The whole sugarcane stem used for eating was found to be contaminated with bacteria (~3 log cycle) including presumptive coliforms and Staphylococcus (> 2 log cycle) and also mold (~2 log cycle). The processing into cubes increased the counts by two fold. The gamma irradiation reduced the microbial counts in sugarcane cubes in dose dependent manner (Fig. 1). The absorbed dose of 10 kGy was found to be adequate for lowering microbial load below detection limit. During storage at 28 ±2, 10 ±2, and 4 ±2 ºC, the microbes were not observed in processed sample till 45, 16, and 4 days respectively.

The total and reducing sugar in sugarcane cubes were found to be in the range of 65-87 and 4.2-2.8 mg%, respectively. The radiation treatment of sugarcane cube did not show any significant effect on sugar content.

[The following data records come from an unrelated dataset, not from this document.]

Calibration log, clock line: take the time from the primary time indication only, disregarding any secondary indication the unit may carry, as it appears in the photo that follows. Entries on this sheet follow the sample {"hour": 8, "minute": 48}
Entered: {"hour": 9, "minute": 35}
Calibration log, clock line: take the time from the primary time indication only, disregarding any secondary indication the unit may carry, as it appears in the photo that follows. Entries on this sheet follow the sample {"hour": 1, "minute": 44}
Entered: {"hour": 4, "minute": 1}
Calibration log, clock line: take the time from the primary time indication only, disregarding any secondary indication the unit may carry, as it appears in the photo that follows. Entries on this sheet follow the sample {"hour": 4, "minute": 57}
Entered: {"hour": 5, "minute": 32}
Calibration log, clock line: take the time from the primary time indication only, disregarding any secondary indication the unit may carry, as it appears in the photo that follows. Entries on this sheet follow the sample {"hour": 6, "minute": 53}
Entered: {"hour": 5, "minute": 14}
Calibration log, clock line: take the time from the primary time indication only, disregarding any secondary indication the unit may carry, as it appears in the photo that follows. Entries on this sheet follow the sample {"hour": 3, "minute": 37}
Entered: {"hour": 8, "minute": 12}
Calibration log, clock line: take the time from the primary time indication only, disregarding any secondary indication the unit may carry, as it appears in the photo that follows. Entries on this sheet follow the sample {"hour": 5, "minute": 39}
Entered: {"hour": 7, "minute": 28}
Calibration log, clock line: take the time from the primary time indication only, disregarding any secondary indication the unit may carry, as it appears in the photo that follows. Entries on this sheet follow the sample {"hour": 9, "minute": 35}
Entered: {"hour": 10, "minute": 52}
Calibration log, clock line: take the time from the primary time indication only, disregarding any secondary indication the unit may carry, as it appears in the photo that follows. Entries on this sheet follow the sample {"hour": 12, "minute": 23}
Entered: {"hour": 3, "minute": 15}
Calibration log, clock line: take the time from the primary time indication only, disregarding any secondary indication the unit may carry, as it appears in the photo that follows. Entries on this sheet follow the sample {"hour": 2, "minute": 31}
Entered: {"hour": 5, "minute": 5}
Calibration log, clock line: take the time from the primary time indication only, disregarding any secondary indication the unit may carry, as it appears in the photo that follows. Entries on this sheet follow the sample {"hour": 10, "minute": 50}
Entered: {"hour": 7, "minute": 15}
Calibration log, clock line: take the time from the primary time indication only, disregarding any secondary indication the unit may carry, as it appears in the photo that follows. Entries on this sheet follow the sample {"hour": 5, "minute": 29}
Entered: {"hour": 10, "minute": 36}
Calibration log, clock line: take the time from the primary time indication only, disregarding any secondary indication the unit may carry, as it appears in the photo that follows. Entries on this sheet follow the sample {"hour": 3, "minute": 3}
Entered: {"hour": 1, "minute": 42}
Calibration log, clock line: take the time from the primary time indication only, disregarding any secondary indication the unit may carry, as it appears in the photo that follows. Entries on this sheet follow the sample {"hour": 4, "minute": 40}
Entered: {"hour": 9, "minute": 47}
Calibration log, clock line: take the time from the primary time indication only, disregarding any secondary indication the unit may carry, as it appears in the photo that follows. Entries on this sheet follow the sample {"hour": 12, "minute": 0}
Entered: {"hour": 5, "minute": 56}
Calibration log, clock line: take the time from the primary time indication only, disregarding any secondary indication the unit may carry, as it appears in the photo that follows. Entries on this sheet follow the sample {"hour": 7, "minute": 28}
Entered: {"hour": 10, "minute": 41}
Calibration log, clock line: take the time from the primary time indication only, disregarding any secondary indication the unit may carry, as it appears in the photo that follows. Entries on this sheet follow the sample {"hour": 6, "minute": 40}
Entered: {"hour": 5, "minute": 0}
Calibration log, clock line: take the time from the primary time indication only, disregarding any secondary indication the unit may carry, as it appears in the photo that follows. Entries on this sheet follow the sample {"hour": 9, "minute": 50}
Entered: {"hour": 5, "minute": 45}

The protein content was found to be in the range of 11-14 mg% in sugarcane cubes and was insignificantly affected by radiation treatment. The texture in terms of resistance Newton force (N) felt by the piercing needle probe of the processed cubes was found to be in the range of 10 to 14 N. The texture as shown in figure 2 was found to be insignificantly affected by radiation processing. The browning discoloration was observed in control stored sugarcane cubes. A radiation dose dependent reduction in browning was observed in processed samples (Fig. 2). The radiation treatment also resulted in reduction of PPO and POD activities in sugarcane cubes which probably helped in controlling post processing browning in the cubes (Fig 3).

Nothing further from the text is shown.